**TASK TO COMPLETE**: Nothing but the line containing "MAP OF NORTHERN WISCONSIN" and the lines that follow it to the end of the material below should appear in the answer, each copied exactly.

**PROVIDED INFORMATION**:
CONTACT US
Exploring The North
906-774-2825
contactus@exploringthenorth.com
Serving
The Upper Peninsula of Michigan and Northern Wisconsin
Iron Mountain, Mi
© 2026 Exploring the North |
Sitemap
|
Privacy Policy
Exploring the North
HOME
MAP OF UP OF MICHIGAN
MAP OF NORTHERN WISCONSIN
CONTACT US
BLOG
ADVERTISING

**RESPONSE BOX**:
MAP OF NORTHERN WISCONSIN
CONTACT US
BLOG
ADVERTISING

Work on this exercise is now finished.